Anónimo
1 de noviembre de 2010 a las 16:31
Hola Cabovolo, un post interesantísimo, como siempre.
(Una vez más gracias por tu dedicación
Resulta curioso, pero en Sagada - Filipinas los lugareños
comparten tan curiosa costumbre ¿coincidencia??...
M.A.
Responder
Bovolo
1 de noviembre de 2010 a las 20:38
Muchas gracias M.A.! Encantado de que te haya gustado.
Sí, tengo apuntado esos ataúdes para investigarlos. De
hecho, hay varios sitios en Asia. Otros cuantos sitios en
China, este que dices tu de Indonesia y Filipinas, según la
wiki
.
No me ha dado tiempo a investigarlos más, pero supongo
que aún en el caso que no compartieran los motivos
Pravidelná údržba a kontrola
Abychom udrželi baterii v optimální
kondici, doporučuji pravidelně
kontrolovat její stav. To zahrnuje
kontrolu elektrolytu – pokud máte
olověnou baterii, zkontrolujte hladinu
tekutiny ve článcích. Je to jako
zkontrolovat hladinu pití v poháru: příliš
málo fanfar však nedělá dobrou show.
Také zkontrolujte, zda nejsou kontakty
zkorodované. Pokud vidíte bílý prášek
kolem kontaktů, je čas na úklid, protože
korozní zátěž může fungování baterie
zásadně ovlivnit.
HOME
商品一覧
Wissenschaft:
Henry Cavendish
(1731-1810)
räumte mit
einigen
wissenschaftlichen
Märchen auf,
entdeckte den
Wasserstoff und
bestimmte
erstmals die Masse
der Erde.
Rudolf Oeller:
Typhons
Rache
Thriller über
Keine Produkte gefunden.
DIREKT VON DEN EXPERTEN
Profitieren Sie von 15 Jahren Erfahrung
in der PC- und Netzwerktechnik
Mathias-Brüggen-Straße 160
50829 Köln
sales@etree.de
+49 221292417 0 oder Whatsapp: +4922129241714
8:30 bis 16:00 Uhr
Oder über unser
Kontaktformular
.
* * *
Перепишите дословно все записи выше, строку за строкой, ничего не меняя.

Anónimo
1 de noviembre de 2010 a las 16:31
Hola Cabovolo, un post interesantísimo, como siempre.
(Una vez más gracias por tu dedicación
Resulta curioso, pero en Sagada - Filipinas los lugareños
comparten tan curiosa costumbre ¿coincidencia??...
M.A.
Responder
Bovolo
1 de noviembre de 2010 a las 20:38
Muchas gracias M.A.! Encantado de que te haya gustado.
Sí, tengo apuntado esos ataúdes para investigarlos. De
hecho, hay varios sitios en Asia. Otros cuantos sitios en
China, este que dices tu de Indonesia y Filipinas, según la
wiki
.
No me ha dado tiempo a investigarlos más, pero supongo
que aún en el caso que no compartieran los motivos
Pravidelná údržba a kontrola
Abychom udrželi baterii v optimální
kondici, doporučuji pravidelně
kontrolovat její stav. To zahrnuje
kontrolu elektrolytu – pokud máte
olověnou baterii, zkontrolujte hladinu
tekutiny ve článcích. Je to jako
zkontrolovat hladinu pití v poháru: příliš
málo fanfar však nedělá dobrou show.
Také zkontrolujte, zda nejsou kontakty
zkorodované. Pokud vidíte bílý prášek
kolem kontaktů, je čas na úklid, protože
korozní zátěž může fungování baterie
zásadně ovlivnit.
HOME
商品一覧
Wissenschaft:
Henry Cavendish
(1731-1810)
räumte mit
einigen
wissenschaftlichen
Märchen auf,
entdeckte den
Wasserstoff und
bestimmte
erstmals die Masse
der Erde.
Rudolf Oeller:
Typhons
Rache
Thriller über
Keine Produkte gefunden.
DIREKT VON DEN EXPERTEN
Profitieren Sie von 15 Jahren Erfahrung
in der PC- und Netzwerktechnik
Mathias-Brüggen-Straße 160
50829 Köln
sales@etree.de
+49 221292417 0 oder Whatsapp: +4922129241714
8:30 bis 16:00 Uhr
Oder über unser
Kontaktformular
.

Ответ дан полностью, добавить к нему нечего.